In the living room, the fireplace received a new fossil-embedded gray limestone surround. Taking his cues from abutting homes, Dick replaced the “spindly brick chimney,” which, he says, rose at an “uncomfortable, non-vertical angle,” with a stone chimney. With the living areas now enjoying a more open relationship with each other, the need arose to link them. The bull’s eye trim, seen on the fireplace mantel and used sparingly before, was carried throughout the house as one theme. Another is the neutral palette the wife selected, with added grays, pale greens, and soft lavenders.

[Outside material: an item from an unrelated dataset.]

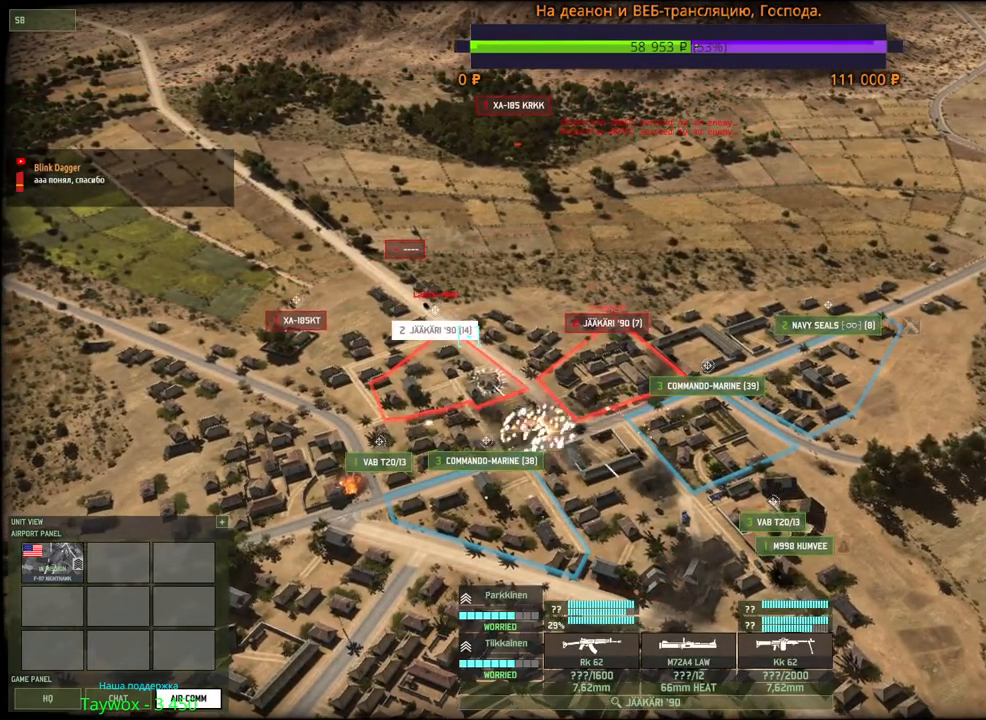
{"keys": [], "mouse": [], "events": []}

Douglas Dick, principal of LDa Architects and Interiors of Cambridge and Chatham renovated a nineteenth-century Hyannisport cottage

Photo by Sean Litchfield

One of the goals for the renovation was to keep the impact on the front of the house minimal. From where the original, poorly placed staircase stood, to the back of the house, the structure was rebuilt from the foundation up, its integrity having been compromised by a series of what Dick calls, “bad additions.” A second staircase, linking the kitchen to an upstairs bathroom, was removed altogether. The second floor master bedroom, one of only two bedrooms in the original cottage, had been squeezed into a small space, while the back half of the second floor was used as storage. Mirroring elements from the front half of the house, Dick transformed that attic space into a master suite by adding 45-degree bays and raising the roof, literally, with a new tower element. “If not for the bays,” he says, “the bed would fill up the entire room.” A third bedroom was added, as was a third bathroom, all of which were outfitted in Waterworks tile in configurations the wife designed.

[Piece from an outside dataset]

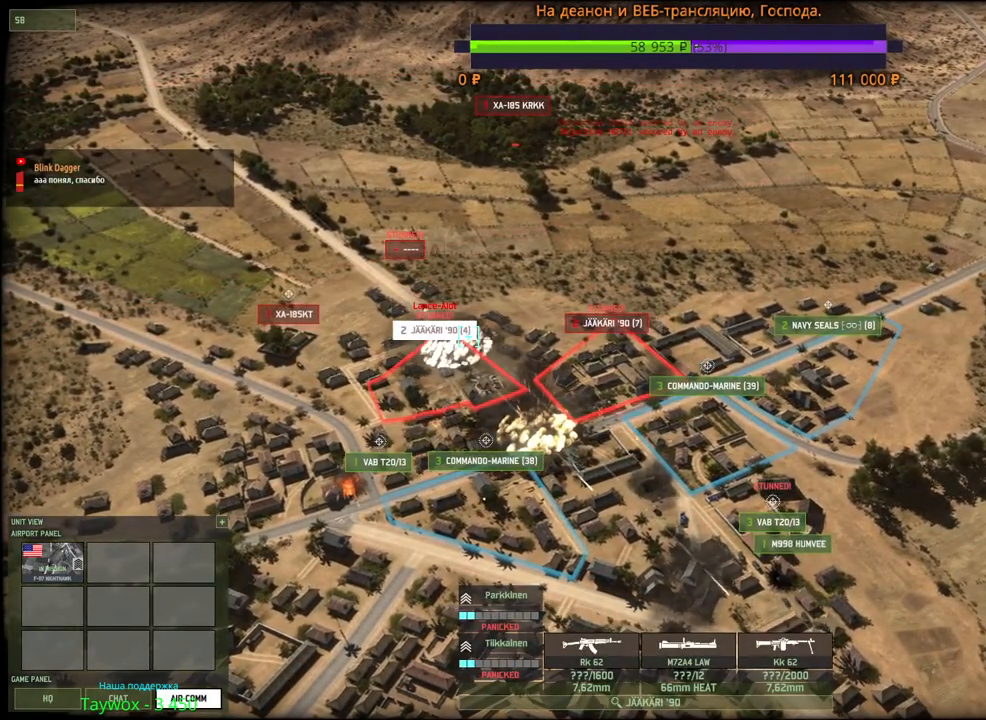
{"keys": ["d", "s"], "mouse": ["wheel"], "events": [[384, "d", "down"], [417, "s", "down"], [467, "mouse_wheel", "down"]]}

Douglas Dick, principal of LDa Architects and Interiors of Cambridge and Chatham renovated a nineteenth-century Hyannisport cottage

Photo by Sean Litchfield

The original kitchen may have been serviceable in its day, especially given that guests of the Swiss Cottage Colony enjoyed meals in a common dining hall, but it in no way could accommodate the nightly preparation of the fresh vegetables from the family garden, or the catch of the day the husband, an avid fisherman, brings home. Just to reach the kitchen was an ordeal in itself and required one to pass through three doors.

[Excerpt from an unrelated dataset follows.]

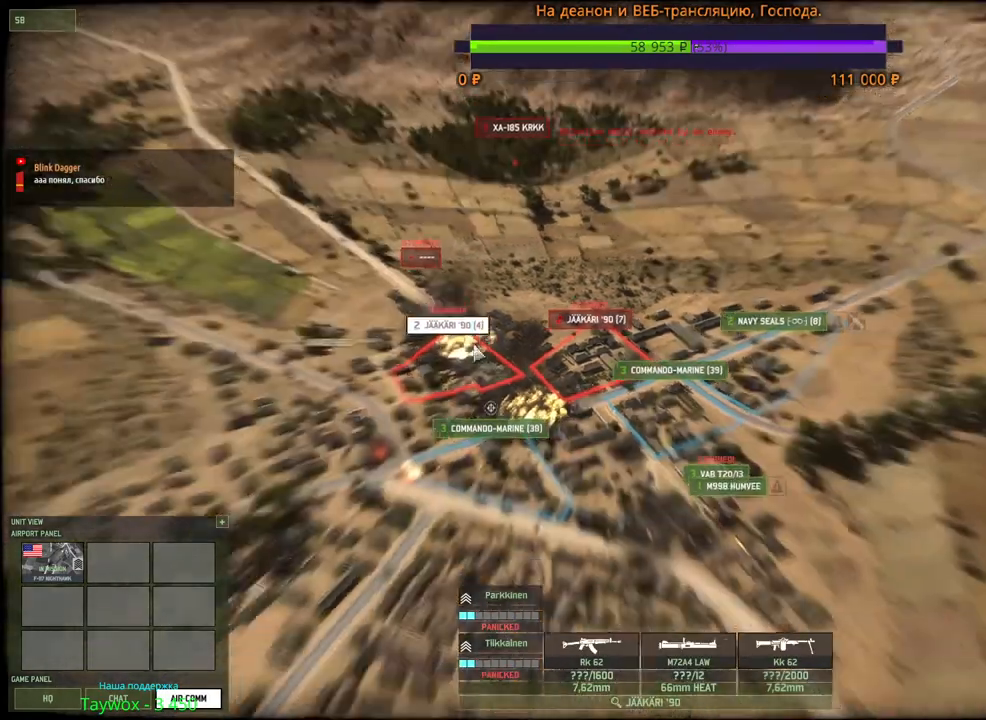
{"keys": [], "mouse": [], "events": [[84, "mouse_wheel", "up"], [84, "s", "up"], [150, "d", "up"]]}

The new L-shaped kitchen is both functional for every day use and perfect for entertaining, especially when the large pocket doors of the husband’s office are opened to proffer guests additional seating. Colorful fishing flies, which now hang here and there in the home, are expected to take over the office desk as the husband moves into full retirement. The kitchen’s Shaker-style cabinets reflect the wife’s preference for simplicity. “I like to edit rather than add,” she says, explaining her current design style. In selecting the marble for the island and counters, she could not help but fall for one called “Storm at Sea.” Dick extols its practical virtues: “It has a leather-finish texture, which is really lovely and functional. Dark marble often shows rings, but because of the textural surface, this marble avoids those foibles. It is a beautiful material and feels great.” Adding even more beauty to the kitchen is the breakfast nook, cozying up in the same spot as its predecessor. From this little bay, the couple can sip their coffee while watching graceful sailboats floating toward the Sound.

A small porch off the kitchen and a circular brick terrace, painstakingly laid out by hardscape contractor Gary Blondin, are new additions, perfect for intimate gatherings, but when the extended family and friends come together, an antique barn standing in the midst of the shared lawn shifts from storage space to special events venue. Another addition to this part of the house is a spacious laundry and mudroom, one of the key requests for the renovation. The new draping rooflines that shelter all of these spaces give the back half of the house the same captivating architectural interest enjoyed by the front.

Dick’s directive in updating the home included respecting its “wonderful diminutive scale,” and when it came time to furnish the new spaces, the clients chose cottage-size pieces that are big on charm. Some came from their global travels, like the petite Korean apothecary in the second -floor hall and the Asian chest sitting under a painting by English painter Haydn Cornner in the living room. Others are hand-me-downs, like several of the lamps that came from the wife’s grandmother’s cottage. A few items were picked up from Ebay, and still others, like some of the bureaus the wife had stripped and refinished by Dip ’N Strip in Hyannis, were left by the previous owners. The couple already owned many of the couches and chairs, but they received new life when reupholstered by Cape Cod Upholstery Shop in South Dennis.

The cottage’s square footage did not change much, but its character and convenience were decidedly enhanced. “This was not a project with big gestures,” says Dick. “We restored shine to a traditional cottage.”